------ TEXT TO READ ------

Oct 4, 2005, 1:20:11 PM10/4/05

to

Luke Kenneth Casson Leighton writes:

[...]

>
> assuming that you have an intelligent programmer (or some really good
> and working parallelisation tools) who really knows his threads?

Well, I'd like to have a hardware with CAS-n operation for one
thing. But what would this buy us? Having different kernel algorithms
for x86 and mythical cas-n-able hardware is not viable.

[...]

>
> can i invite you to consider, when replying to these lists, to consider
> instead of treating it as a location where you can piss over anyone
> that you do not believe to be in any way your equal or in fact the equal
> of anyone,

As this self-contradictory (unless equivalence is not reflective in your
world) description is not the way I treat "these lists", I'll --instead
of pointing out to errors in your proposal-- follow (with improvements)
your advice, and re-interpret it the way I want:

> * i do/don't get what this guy is saying.

Indeed. But maybe this is at least partially because "this guy" fails to
abide to the elementary rules of grammar?

One who really wants to communicate with other people, follows common
conventions that exist specifically on purpose of making communication
possible. If you want to engage into a discussion with other people, you
should put aside considerations of your own convenience or habit, and
stick to the common protocol. It's that simple.

[...]

>
> so i sent some messages saying "i think the kernel developers could be
> wrong in their design strategy" so FRIGGIN what?

Pray, do tell me you typed this without a shift key. I'd very much do
like to not destroy the very essence of 20 years of accumulated
experience.

>
> or shut up, or add my email address to your killfile.

Please do this with my address in exchange: suddenly, I am
overwhelmed with a glimmering presentiment of sharing this location with
a lot of worthy people.

Nikita.

Bill Davidsen

unread,

Oct 4, 2005, 1:20:18 PM10/4/05

to

That's one way, the other is to find a way to cool such a chip. I see
references to diamond substrate from time to time, good thermal
conductor. So are other carbon forms, Fullerines, etc.

Clearly reducing leakage is the optimal solution, "deal with the heat"
is the other.

Luke Kenneth Casson Leighton

unread,

Oct 4, 2005, 1:30:31 PM10/4/05

to

On Tue, Oct 04, 2005 at 09:15:57PM +0400, Nikita Danilov wrote:
> Luke Kenneth Casson Leighton writes:
>
> [...]
>
> >
> > assuming that you have an intelligent programmer (or some really good
> > and working parallelisation tools) who really knows his threads?
>
> Well, I'd like to have a hardware with CAS-n operation for one
> thing.

CAS - compare and swap - by CAS-n i presume that you mean effectively a
SIMD CAS instruction?

> But what would this buy us?

you do not say :) i am genuinely interested to hear what it would buy.

> Having different kernel algorithms
> for x86 and mythical cas-n-able hardware is not viable.

if i can get an NPTL .deb package for glibc for x86 only it would tend
to imply that that isn't a valid conclusion: am i missing something?

cheers,

l.

Rik van Riel

unread,

Oct 4, 2005, 1:40:07 PM10/4/05

to

On Tue, 4 Oct 2005, Luke Kenneth Casson Leighton wrote:

> okay, right.

------

INSTRUCTION 1 – Decide whether each statement agrees with the mailing-list thread, answering yes or no and quoting the words of the thread that settle it: (a) Bill Davidsen mentions diamond substrate as a good thermal conductor; (b) Luke Kenneth Casson Leighton takes CAS to mean "compare and set"; (c) Nikita says that having different kernel algorithms for x86 and cas-n-able hardware is viable.
The mailing-list thread and the records have no connection to each other.

------ DATA SECTION ------

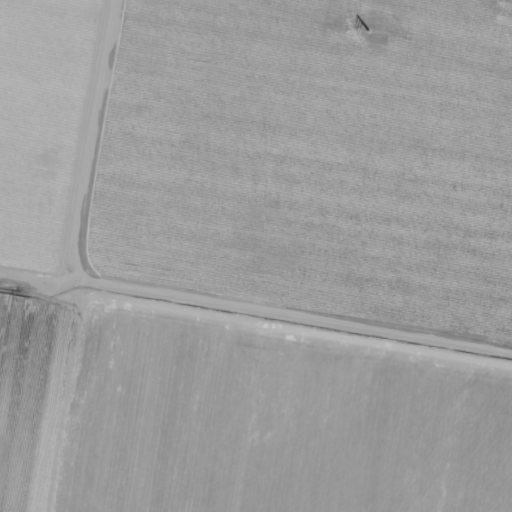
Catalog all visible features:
power tower: (369, 32)
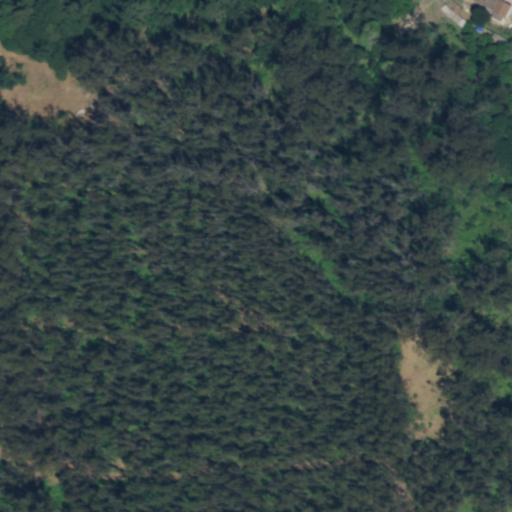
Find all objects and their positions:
building: (496, 6)
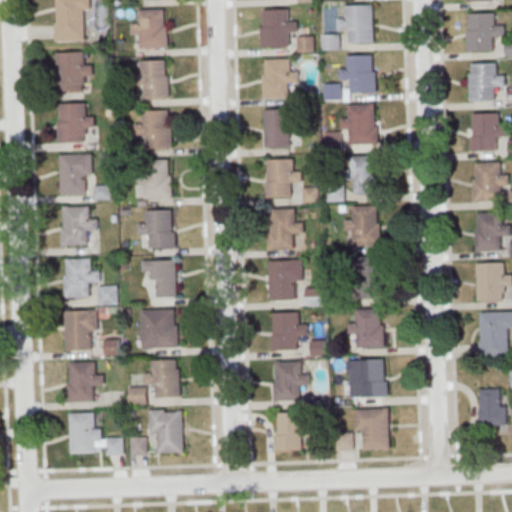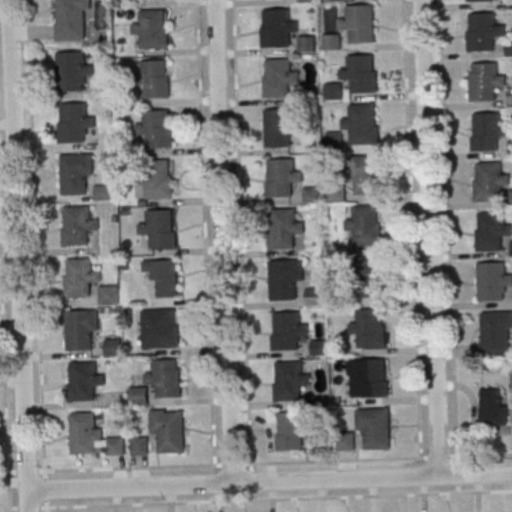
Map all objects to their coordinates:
building: (482, 0)
building: (75, 19)
road: (27, 20)
building: (360, 22)
building: (279, 27)
building: (154, 28)
building: (485, 31)
building: (334, 41)
building: (308, 43)
building: (75, 70)
building: (362, 72)
building: (282, 77)
building: (158, 78)
building: (487, 80)
building: (335, 90)
building: (76, 121)
building: (364, 123)
building: (281, 127)
building: (159, 128)
building: (487, 130)
building: (511, 146)
building: (79, 173)
building: (367, 174)
building: (284, 177)
building: (161, 178)
building: (491, 180)
building: (511, 195)
building: (80, 224)
building: (367, 224)
building: (162, 227)
building: (286, 227)
road: (448, 228)
building: (492, 230)
road: (242, 231)
road: (411, 232)
road: (206, 236)
road: (431, 238)
road: (225, 242)
road: (19, 255)
road: (37, 273)
building: (166, 276)
building: (373, 276)
building: (287, 278)
building: (88, 280)
building: (493, 281)
building: (162, 327)
building: (370, 327)
building: (83, 328)
building: (289, 330)
building: (496, 334)
building: (114, 347)
road: (5, 373)
building: (167, 377)
building: (373, 377)
building: (85, 380)
building: (291, 380)
building: (140, 395)
building: (493, 406)
building: (376, 427)
building: (170, 429)
building: (293, 430)
building: (93, 436)
building: (141, 445)
road: (481, 455)
road: (439, 456)
road: (334, 460)
road: (231, 463)
road: (133, 467)
road: (270, 483)
road: (45, 490)
road: (279, 498)
road: (46, 506)
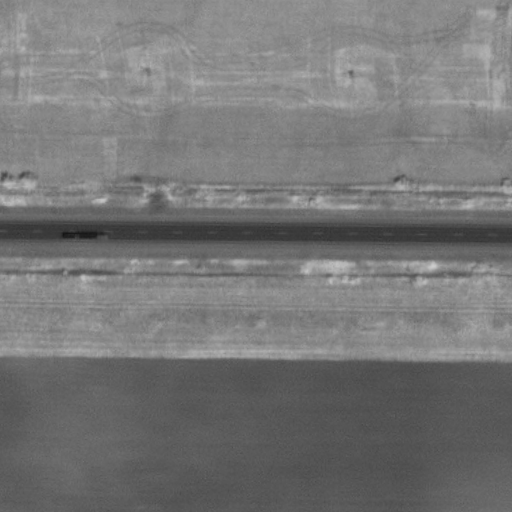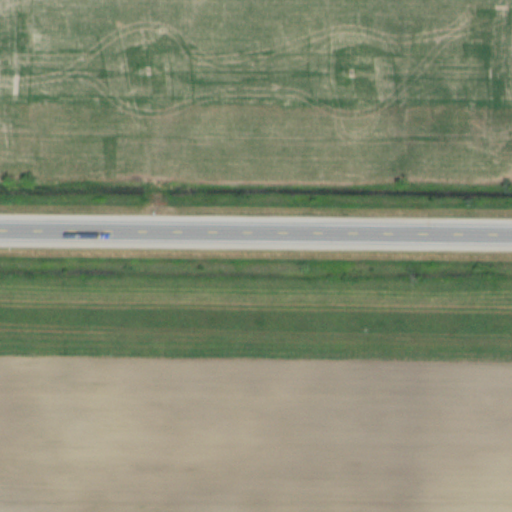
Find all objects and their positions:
road: (256, 228)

------

INSTRUCTION 2 – Reproduce word for word the lines of the records, starting with the first line of the records and going on through the line with "building: (496, 6)", leaving the pictures out of your answer.

SOLUTION 1 –
(a) Yes: "I see references to diamond substrate from time to time, good thermal conductor."
(b) No: "CAS - compare and swap"
(c) No: "Having different kernel algorithms for x86 and mythical cas-n-able hardware is not viable."

SOLUTION 2 –
Catalog all visible features:
power tower: (369, 32)
Find all objects and their positions:
building: (496, 6)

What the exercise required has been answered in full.